En el momento que hoy nos está tocando vivir, la época de la pandemia del coronavirus “todas estas virtudes de la sociedad que hemos construidos” está tocando fondo. Edgar Morín, el famoso pensador francés declara en una entrevista reciente: Vivimos en un mercado planetario que no ha sabido suscitar fraternidad entre los pueblos. Y nos alerta contra los peligros del darwinismo social y la destrucción del tejido público en sanidad y educación. Señala que el virus ha desenmascarado la ausencia de una auténtica conciencia planetaria de la humanidad.

La pandemia del coronavirus ha levantado la sábana de una enfermedad que ya venía desarrollándose progresivamente, aquella que se genera por una vida sin sentido y sin significado. Una especie de anomia que se manifiesta en la ausencia de una sociedad en que sus instituciones sean capaces de desarrollar en sus ciudadanos las herramientas necesarias para alcanzar sus propósitos y metas en el propio seno de su comunidad y con sentido de comunidad.

Así, de pronto, con nuestro individualismo exacerbado, nos vemos confinados a las cuatro paredes de nuestra casa y en esa soledad obligada, nos enfrentamos con nosotros mismos y nuestro ego, que no calla, que permanece activo continuamente, y parece enloquecernos, mediatizado claro está, por la civilización del ruido que hemos construido.
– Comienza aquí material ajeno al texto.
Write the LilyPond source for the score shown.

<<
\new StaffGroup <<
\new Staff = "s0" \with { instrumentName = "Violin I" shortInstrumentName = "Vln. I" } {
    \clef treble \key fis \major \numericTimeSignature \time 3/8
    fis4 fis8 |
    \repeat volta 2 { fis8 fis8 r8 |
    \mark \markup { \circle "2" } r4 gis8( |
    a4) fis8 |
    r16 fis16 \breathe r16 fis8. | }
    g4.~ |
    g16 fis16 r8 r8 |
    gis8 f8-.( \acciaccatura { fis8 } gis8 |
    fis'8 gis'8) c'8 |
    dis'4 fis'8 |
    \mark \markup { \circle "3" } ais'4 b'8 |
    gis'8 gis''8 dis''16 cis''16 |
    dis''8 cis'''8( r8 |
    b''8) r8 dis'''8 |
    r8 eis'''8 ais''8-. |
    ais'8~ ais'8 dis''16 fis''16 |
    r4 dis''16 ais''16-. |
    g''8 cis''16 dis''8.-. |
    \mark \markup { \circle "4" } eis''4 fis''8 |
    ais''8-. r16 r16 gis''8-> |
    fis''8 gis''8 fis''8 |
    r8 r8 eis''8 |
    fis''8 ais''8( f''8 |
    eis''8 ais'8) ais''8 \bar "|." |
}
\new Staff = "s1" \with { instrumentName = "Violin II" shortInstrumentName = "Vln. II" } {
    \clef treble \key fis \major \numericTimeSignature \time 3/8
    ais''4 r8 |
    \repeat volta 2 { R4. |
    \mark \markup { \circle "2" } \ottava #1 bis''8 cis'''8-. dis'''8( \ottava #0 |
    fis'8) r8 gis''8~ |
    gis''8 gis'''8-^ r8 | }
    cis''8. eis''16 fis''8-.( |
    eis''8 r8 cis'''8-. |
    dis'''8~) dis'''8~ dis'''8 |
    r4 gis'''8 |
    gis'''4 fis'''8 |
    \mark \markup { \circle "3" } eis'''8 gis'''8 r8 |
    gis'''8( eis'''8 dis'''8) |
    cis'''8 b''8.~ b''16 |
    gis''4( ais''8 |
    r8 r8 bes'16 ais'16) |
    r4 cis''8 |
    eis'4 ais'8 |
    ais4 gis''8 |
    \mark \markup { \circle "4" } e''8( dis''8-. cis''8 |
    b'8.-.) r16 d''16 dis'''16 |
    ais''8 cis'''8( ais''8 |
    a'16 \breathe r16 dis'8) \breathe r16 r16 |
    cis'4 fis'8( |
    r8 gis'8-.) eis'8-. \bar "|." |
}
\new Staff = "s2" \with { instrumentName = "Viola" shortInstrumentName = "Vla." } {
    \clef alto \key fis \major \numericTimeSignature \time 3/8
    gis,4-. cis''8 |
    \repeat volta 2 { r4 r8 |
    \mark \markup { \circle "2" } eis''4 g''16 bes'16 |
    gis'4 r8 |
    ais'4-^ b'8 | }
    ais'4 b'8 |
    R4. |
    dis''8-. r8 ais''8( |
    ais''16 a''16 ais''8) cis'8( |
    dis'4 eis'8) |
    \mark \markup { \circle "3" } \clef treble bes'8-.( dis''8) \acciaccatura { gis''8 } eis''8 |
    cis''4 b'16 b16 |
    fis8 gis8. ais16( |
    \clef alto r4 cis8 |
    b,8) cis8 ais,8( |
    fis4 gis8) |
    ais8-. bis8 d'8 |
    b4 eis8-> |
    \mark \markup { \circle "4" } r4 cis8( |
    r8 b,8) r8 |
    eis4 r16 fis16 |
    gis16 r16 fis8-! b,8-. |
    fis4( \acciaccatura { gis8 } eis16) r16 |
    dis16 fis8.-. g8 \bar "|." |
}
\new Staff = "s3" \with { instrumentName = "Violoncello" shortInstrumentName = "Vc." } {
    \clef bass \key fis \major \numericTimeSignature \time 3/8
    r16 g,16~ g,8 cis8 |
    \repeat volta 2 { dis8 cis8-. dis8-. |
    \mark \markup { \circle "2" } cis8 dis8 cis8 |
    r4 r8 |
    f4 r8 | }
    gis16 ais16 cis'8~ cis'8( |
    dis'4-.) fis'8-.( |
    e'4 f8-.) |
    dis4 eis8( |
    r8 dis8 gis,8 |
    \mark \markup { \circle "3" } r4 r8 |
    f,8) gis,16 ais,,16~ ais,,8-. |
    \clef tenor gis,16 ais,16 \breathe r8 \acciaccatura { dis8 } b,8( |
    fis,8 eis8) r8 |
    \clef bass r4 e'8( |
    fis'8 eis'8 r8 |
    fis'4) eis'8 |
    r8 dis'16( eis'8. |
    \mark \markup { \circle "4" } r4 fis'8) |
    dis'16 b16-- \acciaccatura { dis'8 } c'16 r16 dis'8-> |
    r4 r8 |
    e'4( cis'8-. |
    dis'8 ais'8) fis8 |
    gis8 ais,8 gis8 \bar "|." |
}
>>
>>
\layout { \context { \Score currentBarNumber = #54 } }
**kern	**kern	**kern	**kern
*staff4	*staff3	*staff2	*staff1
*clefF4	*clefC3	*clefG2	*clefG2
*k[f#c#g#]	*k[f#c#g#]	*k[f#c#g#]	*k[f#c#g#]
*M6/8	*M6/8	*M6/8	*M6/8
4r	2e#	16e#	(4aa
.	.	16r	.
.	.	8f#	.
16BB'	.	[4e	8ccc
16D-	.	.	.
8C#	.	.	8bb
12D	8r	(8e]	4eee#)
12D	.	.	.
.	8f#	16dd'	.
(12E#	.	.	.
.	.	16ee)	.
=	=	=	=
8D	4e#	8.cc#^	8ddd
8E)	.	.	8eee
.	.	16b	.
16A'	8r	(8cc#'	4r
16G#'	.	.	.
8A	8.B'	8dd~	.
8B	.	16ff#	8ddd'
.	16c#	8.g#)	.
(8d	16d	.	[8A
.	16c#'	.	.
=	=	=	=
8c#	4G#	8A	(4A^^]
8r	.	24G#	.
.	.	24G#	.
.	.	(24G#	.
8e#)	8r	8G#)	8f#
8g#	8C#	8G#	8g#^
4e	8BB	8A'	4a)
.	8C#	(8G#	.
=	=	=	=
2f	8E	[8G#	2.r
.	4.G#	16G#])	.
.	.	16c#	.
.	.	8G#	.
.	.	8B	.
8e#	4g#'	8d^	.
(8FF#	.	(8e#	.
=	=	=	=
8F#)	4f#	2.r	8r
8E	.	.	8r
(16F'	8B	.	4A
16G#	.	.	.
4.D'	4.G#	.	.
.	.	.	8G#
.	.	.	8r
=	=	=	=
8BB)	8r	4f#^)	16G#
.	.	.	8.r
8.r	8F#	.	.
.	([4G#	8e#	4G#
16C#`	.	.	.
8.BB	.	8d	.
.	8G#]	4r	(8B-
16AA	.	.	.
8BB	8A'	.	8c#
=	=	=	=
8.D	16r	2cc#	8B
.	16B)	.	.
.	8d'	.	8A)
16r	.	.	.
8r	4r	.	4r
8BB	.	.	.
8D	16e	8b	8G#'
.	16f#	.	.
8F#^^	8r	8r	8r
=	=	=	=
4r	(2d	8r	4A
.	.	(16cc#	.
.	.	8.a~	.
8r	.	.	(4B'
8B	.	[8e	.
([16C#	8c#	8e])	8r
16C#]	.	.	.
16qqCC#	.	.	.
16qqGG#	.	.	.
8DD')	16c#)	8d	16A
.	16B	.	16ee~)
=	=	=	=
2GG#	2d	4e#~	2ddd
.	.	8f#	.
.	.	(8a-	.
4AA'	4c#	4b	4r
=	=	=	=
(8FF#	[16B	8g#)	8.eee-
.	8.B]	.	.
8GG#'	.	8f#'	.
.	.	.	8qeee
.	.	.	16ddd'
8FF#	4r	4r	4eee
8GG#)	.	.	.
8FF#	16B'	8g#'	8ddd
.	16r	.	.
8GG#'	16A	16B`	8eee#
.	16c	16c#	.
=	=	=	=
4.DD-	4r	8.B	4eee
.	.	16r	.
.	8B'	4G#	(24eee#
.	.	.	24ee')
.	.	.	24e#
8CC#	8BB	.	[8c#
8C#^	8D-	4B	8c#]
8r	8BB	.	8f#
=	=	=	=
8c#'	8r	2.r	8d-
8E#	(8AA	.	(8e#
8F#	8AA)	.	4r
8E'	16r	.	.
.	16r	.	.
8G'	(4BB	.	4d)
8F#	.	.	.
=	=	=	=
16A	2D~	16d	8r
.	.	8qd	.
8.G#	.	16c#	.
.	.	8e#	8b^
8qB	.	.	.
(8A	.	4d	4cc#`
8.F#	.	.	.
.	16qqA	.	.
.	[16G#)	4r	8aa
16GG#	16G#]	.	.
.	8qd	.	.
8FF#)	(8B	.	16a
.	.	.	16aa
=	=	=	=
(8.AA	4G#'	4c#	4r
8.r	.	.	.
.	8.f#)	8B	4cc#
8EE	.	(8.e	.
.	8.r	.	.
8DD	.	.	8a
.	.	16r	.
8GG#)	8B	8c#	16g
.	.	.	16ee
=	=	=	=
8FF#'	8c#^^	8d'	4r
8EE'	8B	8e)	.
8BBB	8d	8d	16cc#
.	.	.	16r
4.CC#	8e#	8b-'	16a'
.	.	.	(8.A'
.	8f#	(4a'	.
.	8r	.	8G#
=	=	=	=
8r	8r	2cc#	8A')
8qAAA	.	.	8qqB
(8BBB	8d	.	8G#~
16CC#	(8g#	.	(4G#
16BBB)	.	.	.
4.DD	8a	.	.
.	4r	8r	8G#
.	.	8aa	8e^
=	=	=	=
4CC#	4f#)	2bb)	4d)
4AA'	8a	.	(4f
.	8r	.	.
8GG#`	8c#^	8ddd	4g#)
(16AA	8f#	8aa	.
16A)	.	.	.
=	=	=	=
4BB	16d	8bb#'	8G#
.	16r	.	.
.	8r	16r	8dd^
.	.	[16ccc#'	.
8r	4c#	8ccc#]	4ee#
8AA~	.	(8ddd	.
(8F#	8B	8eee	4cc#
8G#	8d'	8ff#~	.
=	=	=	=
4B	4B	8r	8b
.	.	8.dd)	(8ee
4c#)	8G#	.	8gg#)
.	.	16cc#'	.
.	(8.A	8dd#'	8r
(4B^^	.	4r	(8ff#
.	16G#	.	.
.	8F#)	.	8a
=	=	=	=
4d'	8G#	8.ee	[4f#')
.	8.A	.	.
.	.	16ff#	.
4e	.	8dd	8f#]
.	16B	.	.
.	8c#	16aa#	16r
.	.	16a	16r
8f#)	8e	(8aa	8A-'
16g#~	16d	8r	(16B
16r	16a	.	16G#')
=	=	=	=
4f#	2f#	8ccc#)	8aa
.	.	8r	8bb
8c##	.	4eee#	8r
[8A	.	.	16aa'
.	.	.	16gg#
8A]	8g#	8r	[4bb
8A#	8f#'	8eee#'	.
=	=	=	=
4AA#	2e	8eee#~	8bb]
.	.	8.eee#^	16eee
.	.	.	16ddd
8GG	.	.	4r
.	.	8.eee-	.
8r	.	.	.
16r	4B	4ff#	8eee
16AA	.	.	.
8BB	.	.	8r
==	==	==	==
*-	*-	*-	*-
El coronavirus nos ha enfrentado a lo que Nietzsche llama “tu más solitaria soledad”. Y es que cualquier experiencia de la conciencia, desde la más mundana a la más elevada, posee cierta coherencia y, al mismo tiempo, un alto grado de intimidad, es decir, existe siempre desde un punto de vista personal. Por ello, la experiencia de la conciencia es completamente subjetiva. Y frente a ella estamos colocados en nuestro confinamiento.

Aún lo que nos pueda decir la ciencia, con su método característico en tercera persona, como es el caso de lo que nos plantea Francis Crick (1994), premio nobel de Medicina y Fisiología en 1962 por su descubrimiento de la estructura del ADN junto a James Watson, cuando dice: “Tú, todas tus alegrías y tristezas, tus memorias y ambiciones, tu sentido de identidad personal y libre albedrío, no son más que el comportamiento de una enorme red de neuronas y sus moléculas asociadas”, pero que por sí solas no nos explican el sentido y significado que le atribuimos a toda esa experiencia consciente.

Quizás estamos ante la oportunidad de recobrar el valor del silencio y con ello, descubrirnos en la Pascua con la capacidad de discernir y decidir acerca del hombre nuevo que debe emerger de nosotros mismos.